AVAILABLE DATA:
--------------------

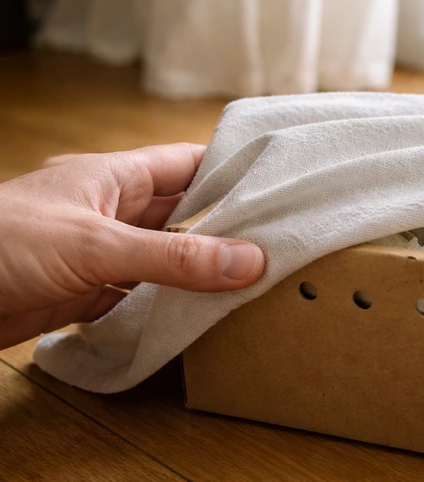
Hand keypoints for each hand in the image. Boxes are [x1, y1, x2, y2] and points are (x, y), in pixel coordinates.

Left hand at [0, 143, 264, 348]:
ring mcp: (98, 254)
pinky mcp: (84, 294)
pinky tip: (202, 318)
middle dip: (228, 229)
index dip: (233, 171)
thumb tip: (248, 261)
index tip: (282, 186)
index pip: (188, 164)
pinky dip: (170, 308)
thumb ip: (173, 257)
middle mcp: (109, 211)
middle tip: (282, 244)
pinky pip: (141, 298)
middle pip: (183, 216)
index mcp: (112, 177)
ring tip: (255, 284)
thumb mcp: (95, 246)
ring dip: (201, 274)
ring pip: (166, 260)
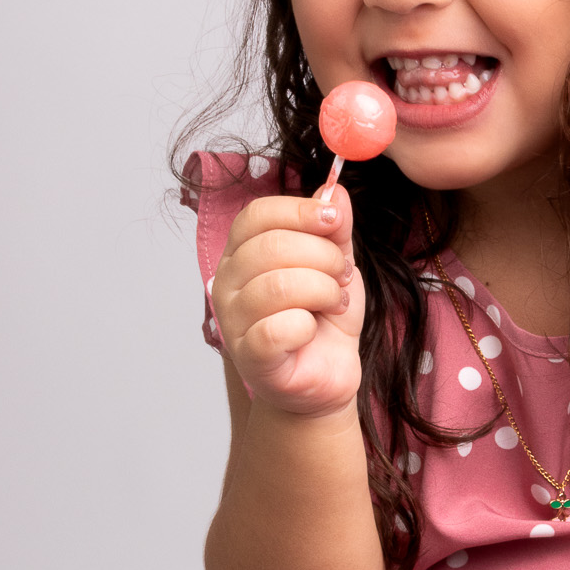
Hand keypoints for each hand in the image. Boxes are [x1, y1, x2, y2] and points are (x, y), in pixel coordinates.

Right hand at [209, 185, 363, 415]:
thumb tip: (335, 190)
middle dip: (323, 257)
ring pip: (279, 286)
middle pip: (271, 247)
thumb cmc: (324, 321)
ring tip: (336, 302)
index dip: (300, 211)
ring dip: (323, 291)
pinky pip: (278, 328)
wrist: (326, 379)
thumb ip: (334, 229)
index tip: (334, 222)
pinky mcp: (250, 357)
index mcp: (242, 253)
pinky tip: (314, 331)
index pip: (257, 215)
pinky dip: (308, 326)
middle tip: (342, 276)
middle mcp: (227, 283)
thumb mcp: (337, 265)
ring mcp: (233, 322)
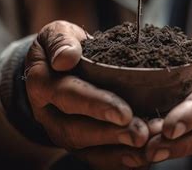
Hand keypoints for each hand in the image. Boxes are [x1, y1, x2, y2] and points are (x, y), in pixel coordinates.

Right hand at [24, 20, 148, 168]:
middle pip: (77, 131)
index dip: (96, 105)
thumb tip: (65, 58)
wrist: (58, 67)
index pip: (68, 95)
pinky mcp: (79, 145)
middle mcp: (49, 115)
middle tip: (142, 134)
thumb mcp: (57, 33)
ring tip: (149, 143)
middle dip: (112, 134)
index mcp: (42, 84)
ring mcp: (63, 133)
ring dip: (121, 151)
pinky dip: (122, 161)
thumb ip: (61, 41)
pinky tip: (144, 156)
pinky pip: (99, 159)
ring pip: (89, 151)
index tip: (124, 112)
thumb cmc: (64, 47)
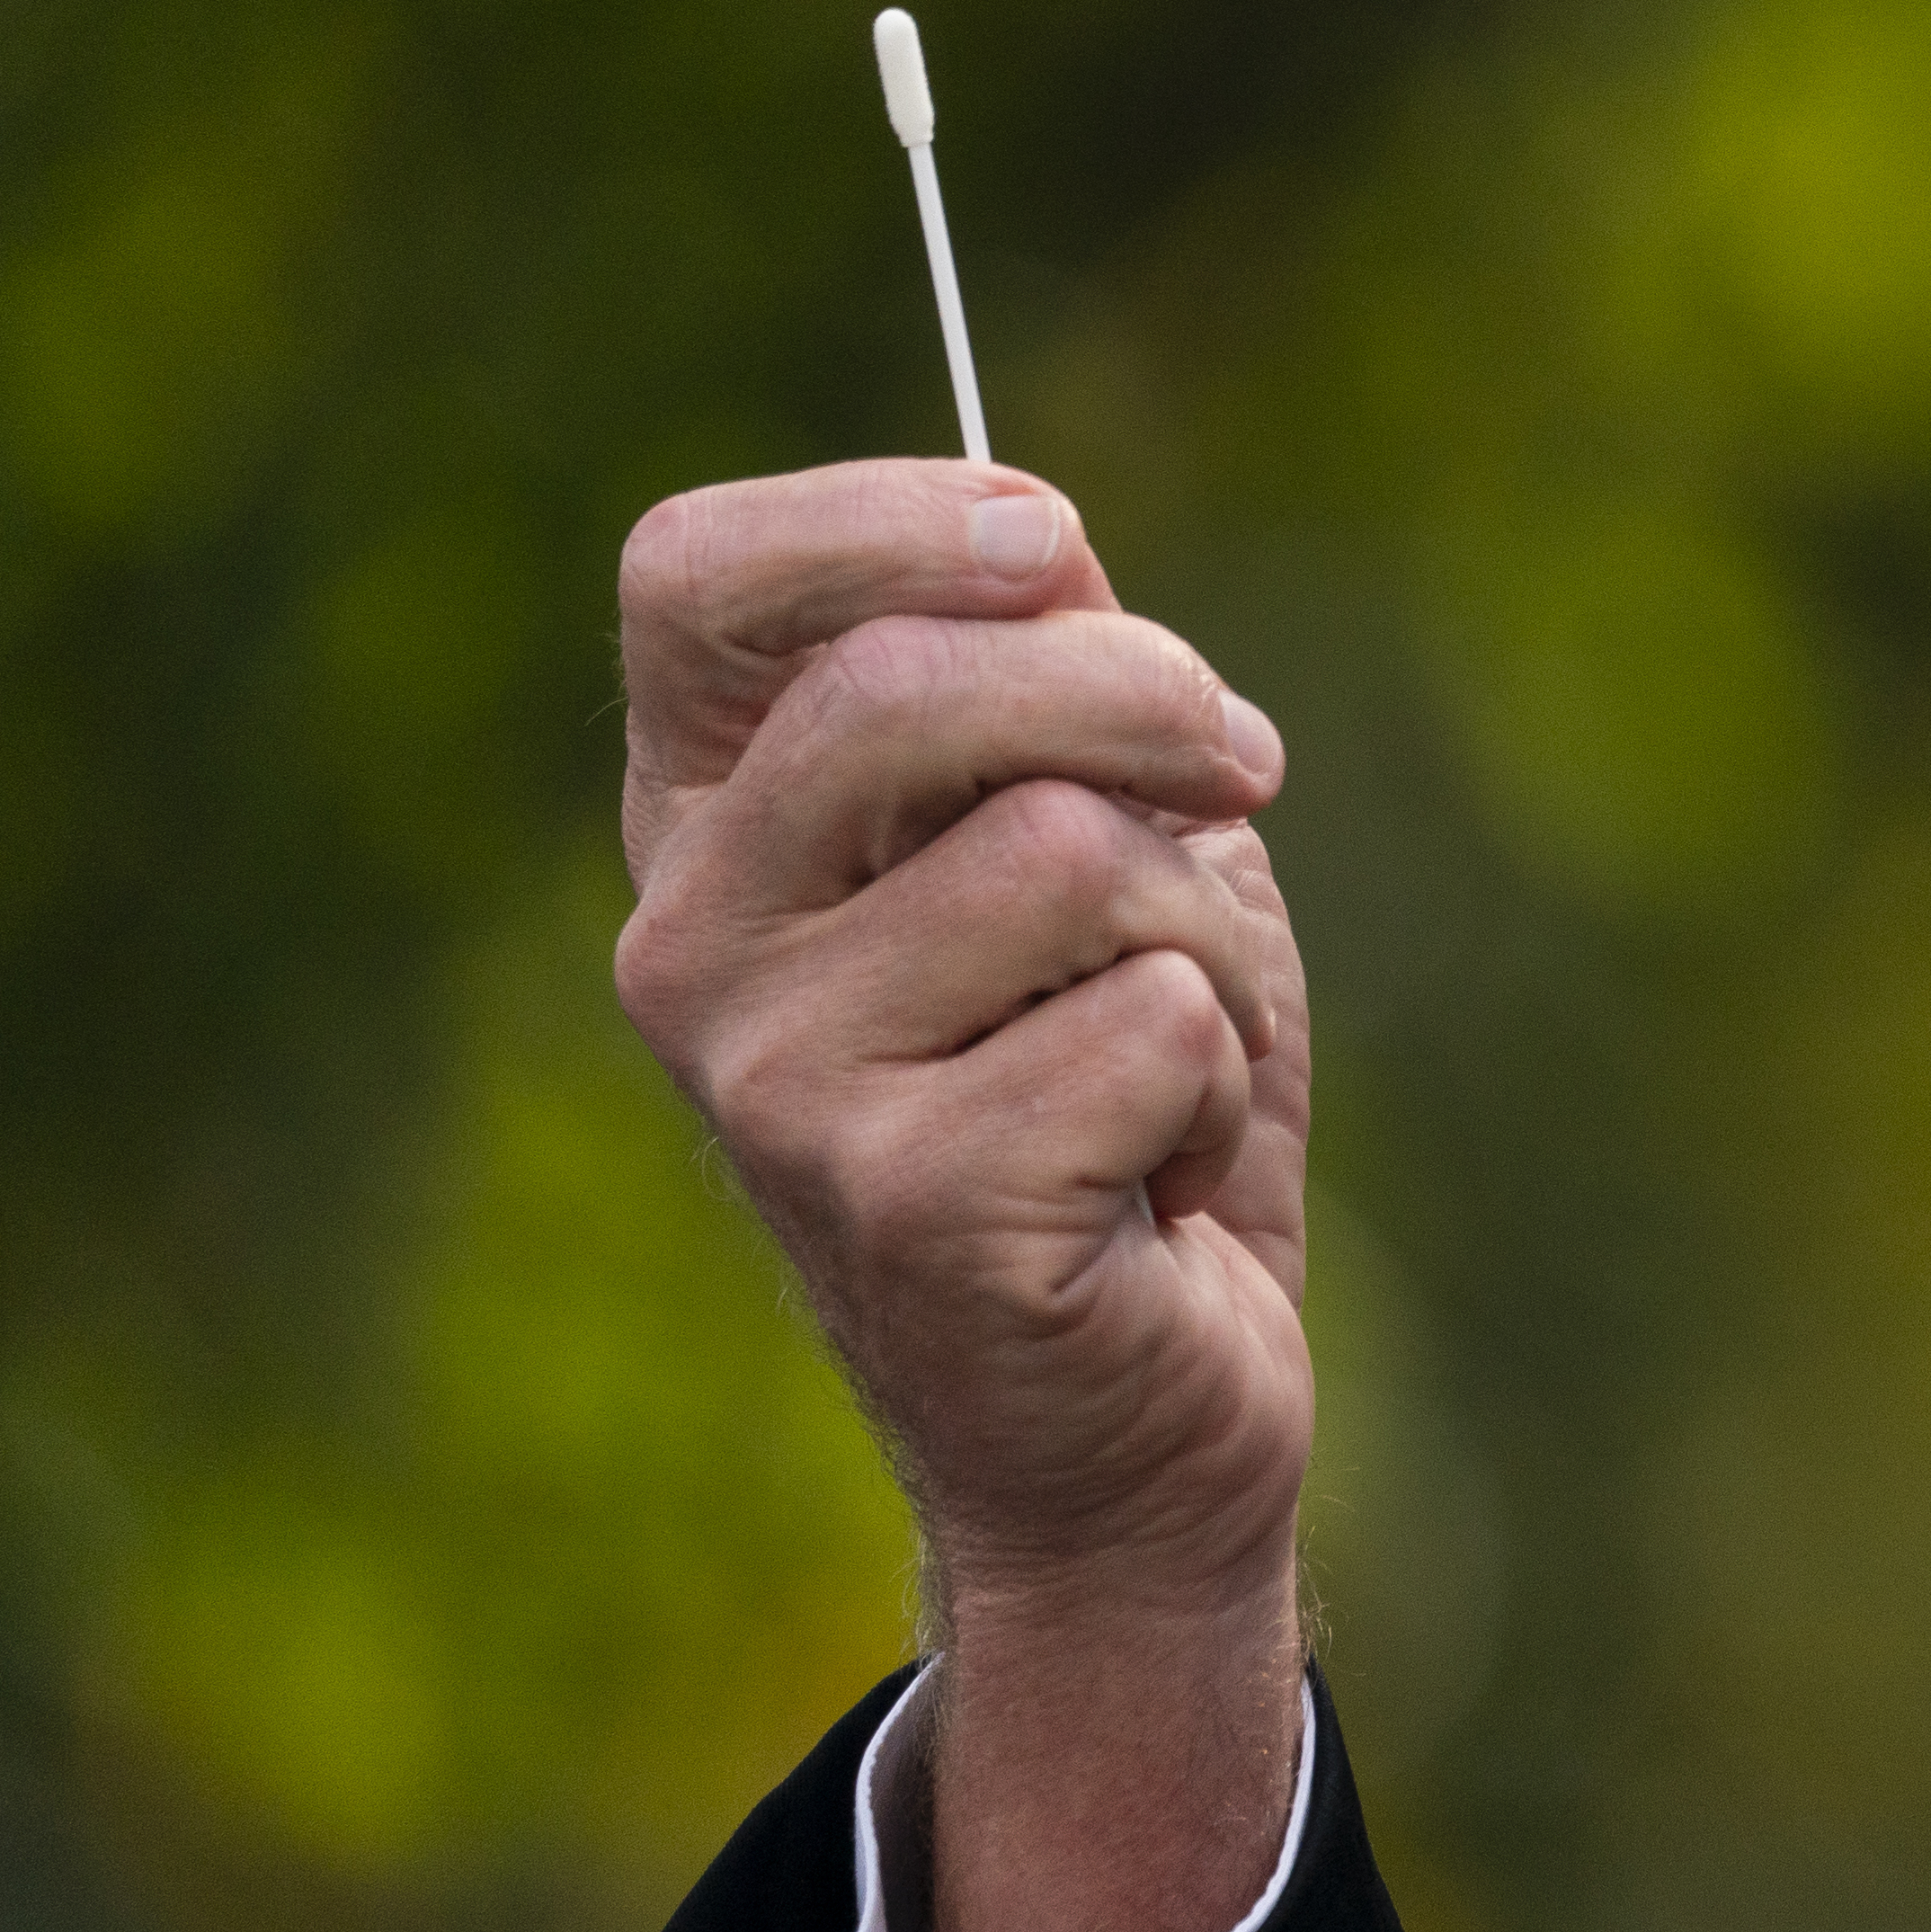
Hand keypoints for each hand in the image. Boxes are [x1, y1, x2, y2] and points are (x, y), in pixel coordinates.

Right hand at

--------------------

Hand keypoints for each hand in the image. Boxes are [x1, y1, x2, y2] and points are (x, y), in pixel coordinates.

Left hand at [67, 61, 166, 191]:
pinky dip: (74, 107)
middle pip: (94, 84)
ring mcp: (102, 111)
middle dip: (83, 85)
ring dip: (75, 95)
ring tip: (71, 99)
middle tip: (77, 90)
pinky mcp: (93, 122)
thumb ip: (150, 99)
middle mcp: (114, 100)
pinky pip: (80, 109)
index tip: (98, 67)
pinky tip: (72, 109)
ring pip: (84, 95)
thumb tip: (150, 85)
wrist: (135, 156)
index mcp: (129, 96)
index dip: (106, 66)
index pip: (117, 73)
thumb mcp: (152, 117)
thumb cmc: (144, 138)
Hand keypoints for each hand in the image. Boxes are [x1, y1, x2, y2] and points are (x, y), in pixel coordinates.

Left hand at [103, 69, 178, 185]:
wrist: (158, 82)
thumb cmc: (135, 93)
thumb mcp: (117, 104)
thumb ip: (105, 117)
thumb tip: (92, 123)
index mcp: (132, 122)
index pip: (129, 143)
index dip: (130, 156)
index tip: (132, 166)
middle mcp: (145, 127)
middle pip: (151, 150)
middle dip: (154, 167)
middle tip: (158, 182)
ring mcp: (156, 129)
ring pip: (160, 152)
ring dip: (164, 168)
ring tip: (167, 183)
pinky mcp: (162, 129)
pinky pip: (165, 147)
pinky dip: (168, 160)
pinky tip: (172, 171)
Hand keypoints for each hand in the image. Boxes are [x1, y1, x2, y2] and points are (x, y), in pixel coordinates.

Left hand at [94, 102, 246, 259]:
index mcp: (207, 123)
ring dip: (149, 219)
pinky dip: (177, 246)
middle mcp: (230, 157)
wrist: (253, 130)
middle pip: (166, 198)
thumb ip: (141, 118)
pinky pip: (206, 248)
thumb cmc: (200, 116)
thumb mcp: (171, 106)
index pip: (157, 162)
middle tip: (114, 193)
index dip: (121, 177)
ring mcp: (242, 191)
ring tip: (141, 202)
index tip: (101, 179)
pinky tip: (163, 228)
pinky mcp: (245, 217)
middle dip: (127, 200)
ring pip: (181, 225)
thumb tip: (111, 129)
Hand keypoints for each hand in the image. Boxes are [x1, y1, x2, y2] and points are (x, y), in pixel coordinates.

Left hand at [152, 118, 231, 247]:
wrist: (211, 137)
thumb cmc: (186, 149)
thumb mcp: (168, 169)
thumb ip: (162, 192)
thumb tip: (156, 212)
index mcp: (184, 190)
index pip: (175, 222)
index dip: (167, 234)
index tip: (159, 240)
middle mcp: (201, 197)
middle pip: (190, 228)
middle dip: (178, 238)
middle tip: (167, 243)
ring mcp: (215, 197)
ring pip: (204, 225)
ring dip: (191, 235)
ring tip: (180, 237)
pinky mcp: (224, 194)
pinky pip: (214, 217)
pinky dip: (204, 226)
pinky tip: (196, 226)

--------------------

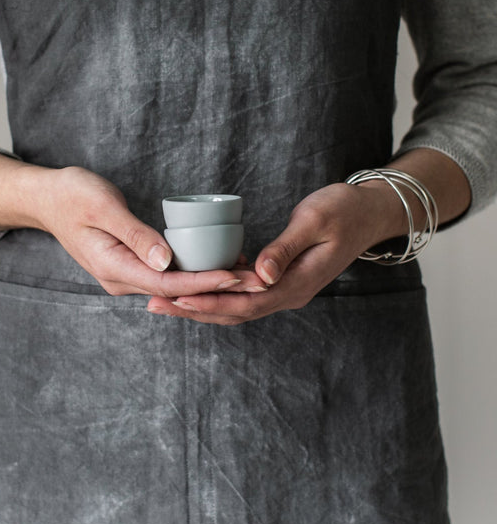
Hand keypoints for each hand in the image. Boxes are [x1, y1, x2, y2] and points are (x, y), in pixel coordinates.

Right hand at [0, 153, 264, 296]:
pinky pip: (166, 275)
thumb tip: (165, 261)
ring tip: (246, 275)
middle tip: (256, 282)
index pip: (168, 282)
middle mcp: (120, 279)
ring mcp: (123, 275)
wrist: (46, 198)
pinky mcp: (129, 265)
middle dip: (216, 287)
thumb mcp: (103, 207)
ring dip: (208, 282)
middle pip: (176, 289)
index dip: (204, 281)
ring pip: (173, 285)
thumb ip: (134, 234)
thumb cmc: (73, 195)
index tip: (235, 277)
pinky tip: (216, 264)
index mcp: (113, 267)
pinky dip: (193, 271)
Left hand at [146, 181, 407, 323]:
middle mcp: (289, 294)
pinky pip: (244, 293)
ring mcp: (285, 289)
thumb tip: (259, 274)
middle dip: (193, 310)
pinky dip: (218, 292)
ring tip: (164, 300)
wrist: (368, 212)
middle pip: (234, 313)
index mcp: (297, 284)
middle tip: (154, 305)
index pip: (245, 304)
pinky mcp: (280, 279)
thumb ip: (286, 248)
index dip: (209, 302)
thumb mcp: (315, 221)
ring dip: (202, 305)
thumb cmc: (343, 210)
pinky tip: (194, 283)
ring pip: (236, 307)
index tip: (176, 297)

--------------------

Go through the records. Copy each line where "Left" appears.

RESULT OF THE TASK:
Left hand at [0, 143, 264, 348]:
Left hand at [67, 61, 166, 191]:
Left hand at [103, 69, 178, 185]:
Left hand at [94, 102, 246, 259]:
Left hand at [152, 118, 231, 247]:
Left hand at [146, 181, 407, 323]:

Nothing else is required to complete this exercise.